=== Section Start ===
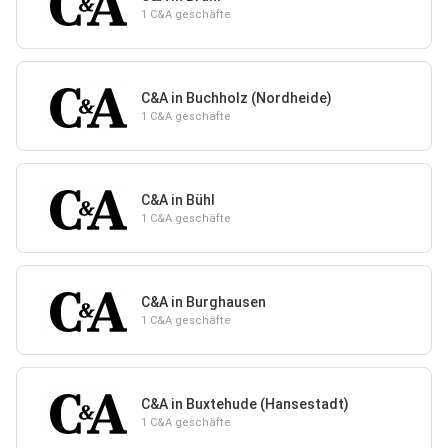
1 C&A geschäfte
C&A in Buchholz (Nordheide)
1 C&A geschäfte
C&A in Bühl
1 C&A geschäfte
C&A in Burghausen
1 C&A geschäfte
C&A in Buxtehude (Hansestadt)
1 C&A geschäfte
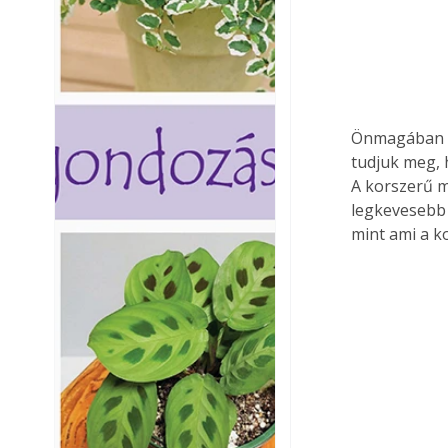
Önmagában a 
tudjuk meg, 
A korszerű m
legkevesebb 
mint ami a k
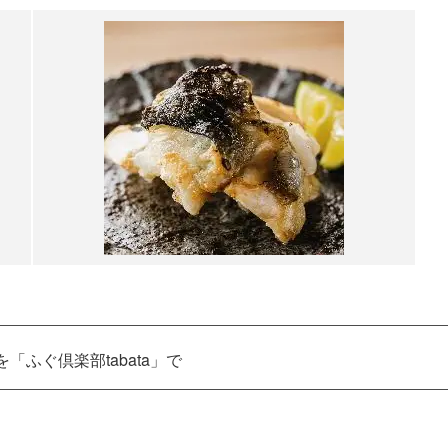
ふぐ倶楽部tabata」で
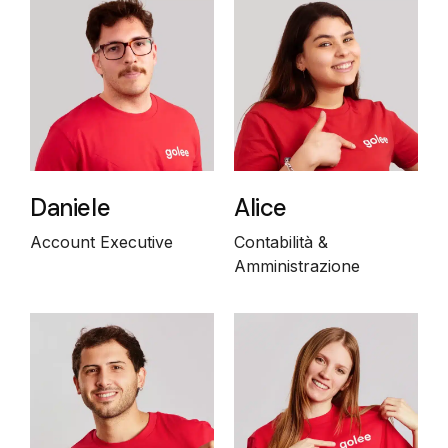
Daniele
Alice
Account Executive
Contabilità &
Amministrazione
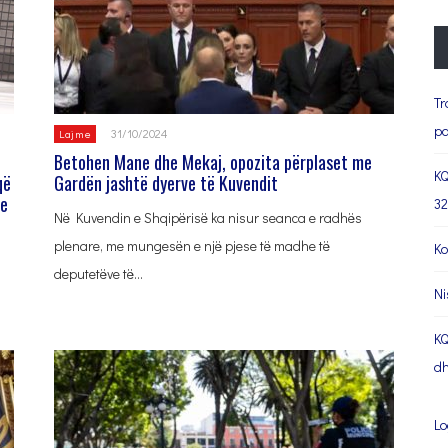
Tr
pa
31/10/2024
Lajme
Betohen Mane dhe Mekaj, opozita përplaset me
KQ
që
Gardën jashtë dyerve të Kuvendit
he
32
Në Kuvendin e Shqipërisë ka nisur seanca e radhës
plenare, me mungesën e një pjese të madhe të
Ko
deputetëve të…
Ni
KQ
dh
Lo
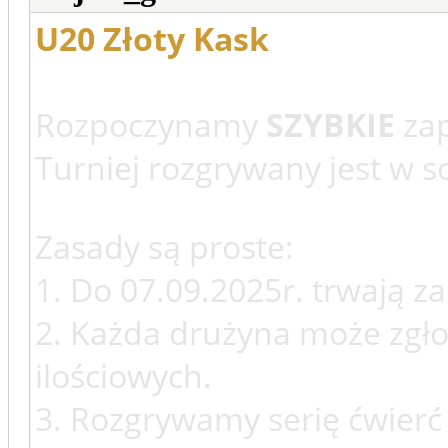
U20 Złoty Kask
Rozpoczynamy
SZYBKIE
za
Turniej rozgrywany jest w s
Zasady są proste:
1. Do 07.09.2025r. trwają zap
2. Każda drużyna może zgło
ilościowych.
3. Rozgrywamy serię ćwierć 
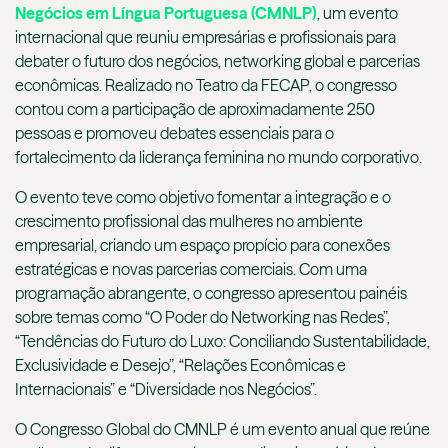
Negócios em Língua Portuguesa (CMNLP)
, um evento
internacional que reuniu empresárias e profissionais para
debater o futuro dos negócios, networking global e parcerias
econômicas. Realizado no Teatro da FECAP, o congresso
contou com a participação de aproximadamente 250
pessoas e promoveu debates essenciais para o
fortalecimento da liderança feminina no mundo corporativo.
O evento teve como objetivo fomentar a integração e o
crescimento profissional das mulheres no ambiente
empresarial, criando um espaço propício para conexões
estratégicas e novas parcerias comerciais. Com uma
programação abrangente, o congresso apresentou painéis
sobre temas como “O Poder do Networking nas Redes”,
“Tendências do Futuro do Luxo: Conciliando Sustentabilidade,
Exclusividade e Desejo”, “Relações Econômicas e
Internacionais” e “Diversidade nos Negócios”.
O Congresso Global do CMNLP é um evento anual que reúne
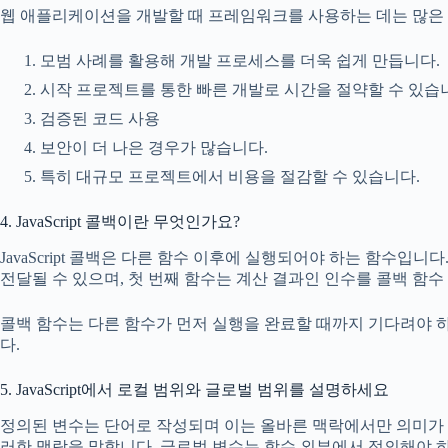
웹 애플리케이션을 개발할 때 프레임워크를 사용하는 데는 많은 
모범 사례를 활용해 개발 프로세스를 더욱 쉽게 만듭니다.
시작 프로젝트를 통한 빠른 개발로 시간을 절약할 수 있습
검증된 코드 사용
보안이 더 나은 경우가 많습니다.
특히 대규모 프로젝트에서 비용을 절감할 수 있습니다.
4. JavaScript 콜백이란 무엇인가요?
JavaScript 콜백은 다른 함수 이후에 실행되어야 하는 함수입니
전달될 수 있으며, 첫 번째 함수는 계산 결과인 인수를 콜백 함
콜백 함수는 다른 함수가 먼저 실행을 완료할 때까지 기다려야 
다.
5. JavaScript에서 로컬 범위와 글로벌 범위를 설명하세요
정의된 변수는 단어로 작성되며 이는 올바른 맥락에서만 의미가 
러한 맥락을 말합니다. 글로벌 변수는 함수 외부에서 정의해야 하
=== Section End ===
*TASK DESCRIPTION*
All records should be output exactly, with the pictures left out.

*ANSWER FOR THIS EXERCISE*
1 C&A geschäfte
C&A in Buchholz (Nordheide)
1 C&A geschäfte
C&A in Bühl
1 C&A geschäfte
C&A in Burghausen
1 C&A geschäfte
C&A in Buxtehude (Hansestadt)
1 C&A geschäfte
Önmagában a 
tudjuk meg, 
A korszerű m
legkevesebb 
mint ami a k
ふぐ倶楽部tabata」で
Daniele
Alice
Account Executive
Contabilità &
Amministrazione
Tr
pa
31/10/2024
Lajme
Betohen Mane dhe Mekaj, opozita përplaset me
KQ
që
Gardën jashtë dyerve të Kuvendit
he
32
Në Kuvendin e Shqipërisë ka nisur seanca e radhës
plenare, me mungesën e një pjese të madhe të
Ko
deputetëve të…
Ni
KQ
dh
Lo
U20 Złoty Kask
Rozpoczynamy
SZYBKIE
za
Turniej rozgrywany jest w s
Zasady są proste:
1. Do 07.09.2025r. trwają zap
2. Każda drużyna może zgło
ilościowych.
3. Rozgrywamy serię ćwierć 
Negócios em Língua Portuguesa (CMNLP)
, um evento
internacional que reuniu empresárias e profissionais para
debater o futuro dos negócios, networking global e parcerias
econômicas. Realizado no Teatro da FECAP, o congresso
contou com a participação de aproximadamente 250
pessoas e promoveu debates essenciais para o
fortalecimento da liderança feminina no mundo corporativo.
O evento teve como objetivo fomentar a integração e o
crescimento profissional das mulheres no ambiente
empresarial, criando um espaço propício para conexões
estratégicas e novas parcerias comerciais. Com uma
programação abrangente, o congresso apresentou painéis
sobre temas como “O Poder do Networking nas Redes”,
“Tendências do Futuro do Luxo: Conciliando Sustentabilidade,
Exclusividade e Desejo”, “Relações Econômicas e
Internacionais” e “Diversidade nos Negócios”.
O Congresso Global do CMNLP é um evento anual que reúne
웹 애플리케이션을 개발할 때 프레임워크를 사용하는 데는 많은 
모범 사례를 활용해 개발 프로세스를 더욱 쉽게 만듭니다.
시작 프로젝트를 통한 빠른 개발로 시간을 절약할 수 있습
검증된 코드 사용
보안이 더 나은 경우가 많습니다.
특히 대규모 프로젝트에서 비용을 절감할 수 있습니다.
4. JavaScript 콜백이란 무엇인가요?
JavaScript 콜백은 다른 함수 이후에 실행되어야 하는 함수입니
전달될 수 있으며, 첫 번째 함수는 계산 결과인 인수를 콜백 함
콜백 함수는 다른 함수가 먼저 실행을 완료할 때까지 기다려야 
다.
5. JavaScript에서 로컬 범위와 글로벌 범위를 설명하세요
정의된 변수는 단어로 작성되며 이는 올바른 맥락에서만 의미가 
러한 맥락을 말합니다. 글로벌 변수는 함수 외부에서 정의해야 하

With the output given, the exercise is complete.